Data extract section start

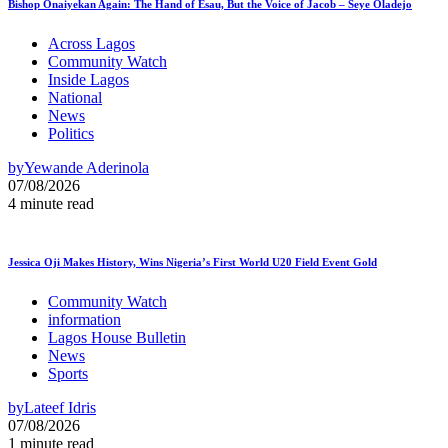
Bishop Onaiyekan Again: The Hand of Esau, But the Voice of Jacob – Seye Oladejo
Across Lagos
Community Watch
Inside Lagos
National
News
Politics
by
Yewande Aderinola
07/08/2026
4 minute read
Jessica Oji Makes History, Wins Nigeria’s First World U20 Field Event Gold
Community Watch
information
Lagos House Bulletin
News
Sports
by
Lateef Idris
07/08/2026
1 minute read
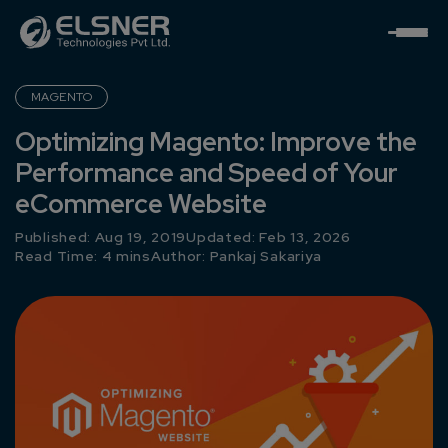
MAGENTO
Optimizing Magento: Improve the
Performance and Speed of Your
eCommerce Website
Published: Aug 19, 2019
Updated: Feb 13, 2026
Read Time: 4 mins
Author:
Pankaj Sakariya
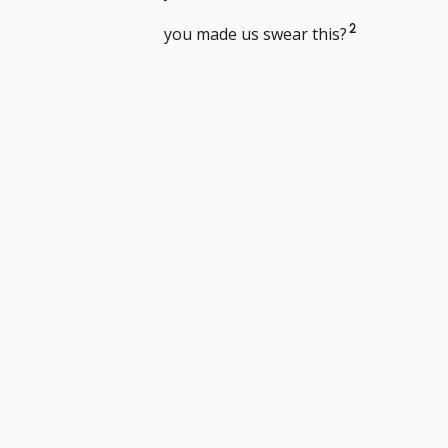
footnote
Go
2
you made us swear this?
number
to
footnote
number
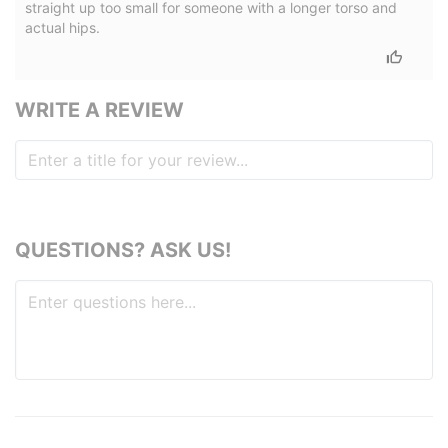
straight up too small for someone with a longer torso and
actual hips.
WRITE A REVIEW
QUESTIONS? ASK US!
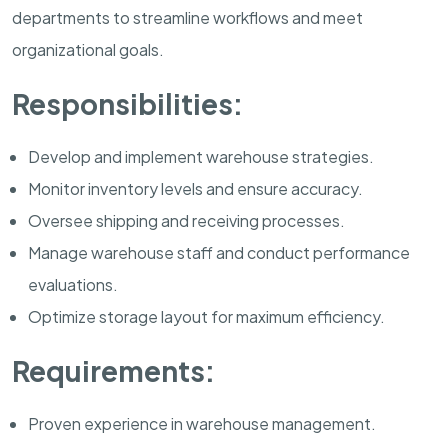
departments to streamline workflows and meet
organizational goals.
Responsibilities:
Develop and implement warehouse strategies.
Monitor inventory levels and ensure accuracy.
Oversee shipping and receiving processes.
Manage warehouse staff and conduct performance
evaluations.
Optimize storage layout for maximum efficiency.
Requirements:
Proven experience in warehouse management.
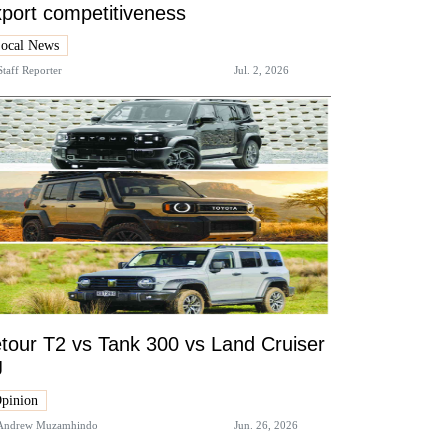
port competitiveness
ocal News
Staff Reporter
Jul. 2, 2026
tour T2 vs Tank 300 vs Land Cruiser
J
pinion
Andrew Muzamhindo
Jun. 26, 2026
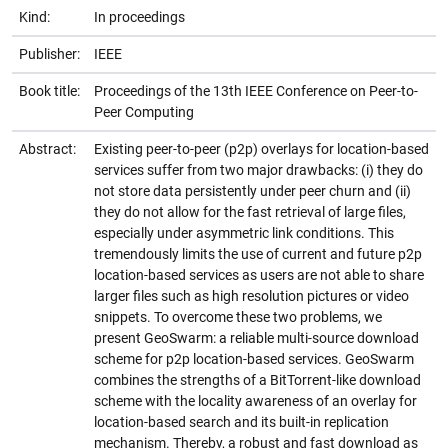
Kind:
In proceedings
Publisher:
IEEE
Book title:
Proceedings of the 13th IEEE Conference on Peer-to-
Peer Computing
Abstract:
Existing peer-to-peer (p2p) overlays for location-based
services suffer from two major drawbacks: (i) they do
not store data persistently under peer churn and (ii)
they do not allow for the fast retrieval of large files,
especially under asymmetric link conditions. This
tremendously limits the use of current and future p2p
location-based services as users are not able to share
larger files such as high resolution pictures or video
snippets. To overcome these two problems, we
present GeoSwarm: a reliable multi-source download
scheme for p2p location-based services. GeoSwarm
combines the strengths of a BitTorrent-like download
scheme with the locality awareness of an overlay for
location-based search and its built-in replication
mechanism. Thereby, a robust and fast download as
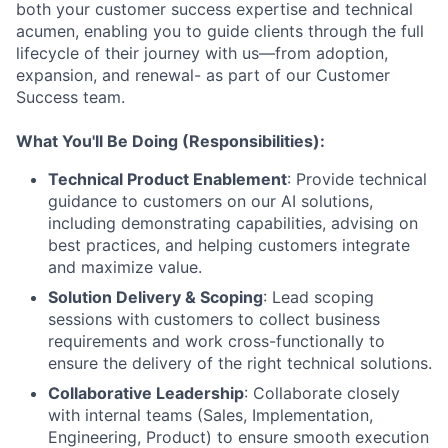
both your customer success expertise and technical
acumen, enabling you to guide clients through the full
lifecycle of their journey with us—from adoption,
expansion, and renewal- as part of our Customer
Success team.
What You'll Be Doing (Responsibilities):
Technical Product Enablement
: Provide technical
guidance to customers on our AI solutions,
including demonstrating capabilities, advising on
best practices, and helping customers integrate
and maximize value.
Solution Delivery & Scoping
: Lead scoping
sessions with customers to collect business
requirements and work cross-functionally to
ensure the delivery of the right technical solutions.
Collaborative Leadership
: Collaborate closely
with internal teams (Sales, Implementation,
Engineering, Product) to ensure smooth execution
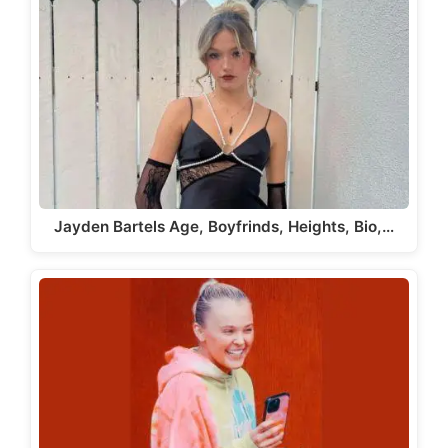
Jayden Bartels Age, Boyfrinds, Heights, Bio,…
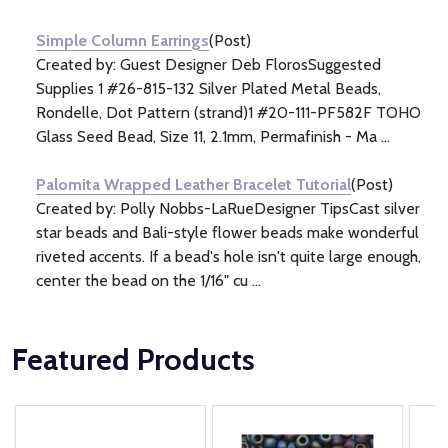
Information
(2)
Simple Column Earrings
(Post)
Created by: Guest Designer Deb FlorosSuggested
Supplies 1 #26-815-132 Silver Plated Metal Beads,
Rondelle, Dot Pattern (strand)1 #20-111-PF582F TOHO
Glass Seed Bead, Size 11, 2.1mm, Permafinish - Ma ...
Palomita Wrapped Leather Bracelet Tutorial
(Post)
Created by: Polly Nobbs-LaRueDesigner TipsCast silver
star beads and Bali-style flower beads make wonderful
riveted accents. If a bead's hole isn't quite large enough,
center the bead on the 1/16" cu ...
Featured Products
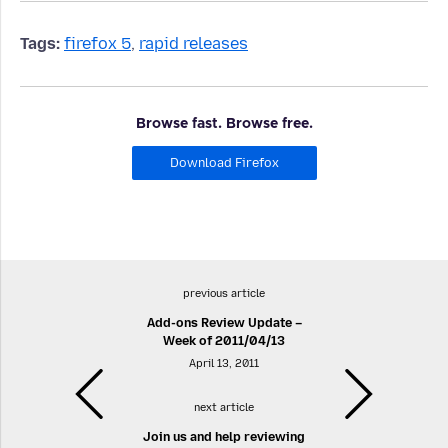
Tags:
firefox 5
,
rapid releases
Browse fast. Browse free.
Download Firefox
previous article
Add-ons Review Update –
Week of 2011/04/13
April 13, 2011
next article
Join us and help reviewing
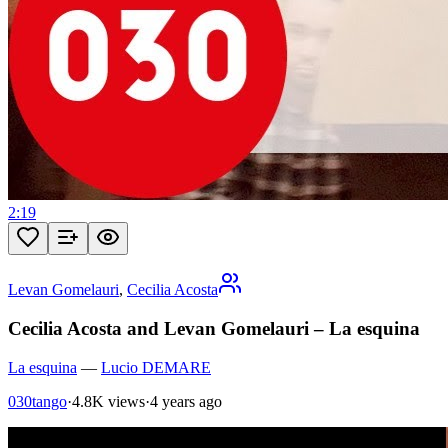
2:19
Levan Gomelauri
,
Cecilia Acosta
Cecilia Acosta and Levan Gomelauri – La esquina
La esquina
—
Lucio DEMARE
030tango
·
4.8K views
·
4 years ago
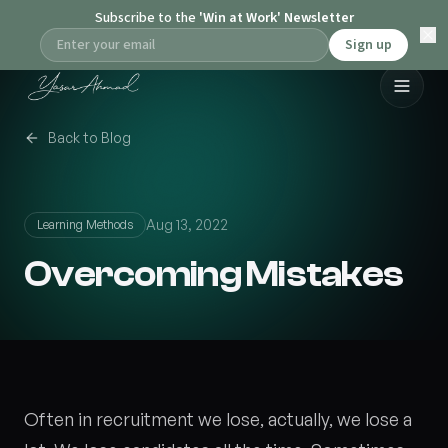
Subscribe to the
'Win at Work' Newsletter
Sign up
Back to Blog
Aug 13, 2022
Learning Methods
Overcoming Mistakes
Often in recruitment we lose, actually, we lose a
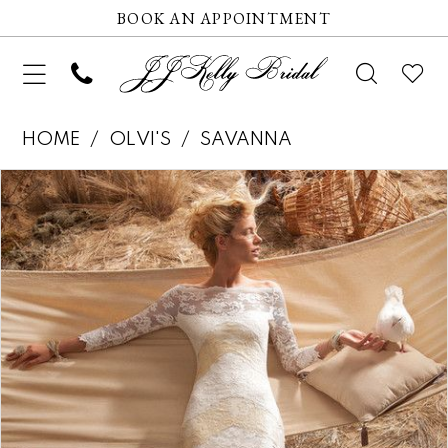
BOOK AN APPOINTMENT
HOME
OLVI'S
SAVANNA
Pause autoplay
Previous Slide
Next Slide
Products
Skip
0
Views
to
Carousel
end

Data extract section end

Task objective
Each line above where the word "based" occurs should be copied out.

Answer area
Existing peer-to-peer (p2p) overlays for location-based
location-based services as users are not able to share
scheme for p2p location-based services. GeoSwarm
location-based search and its built-in replication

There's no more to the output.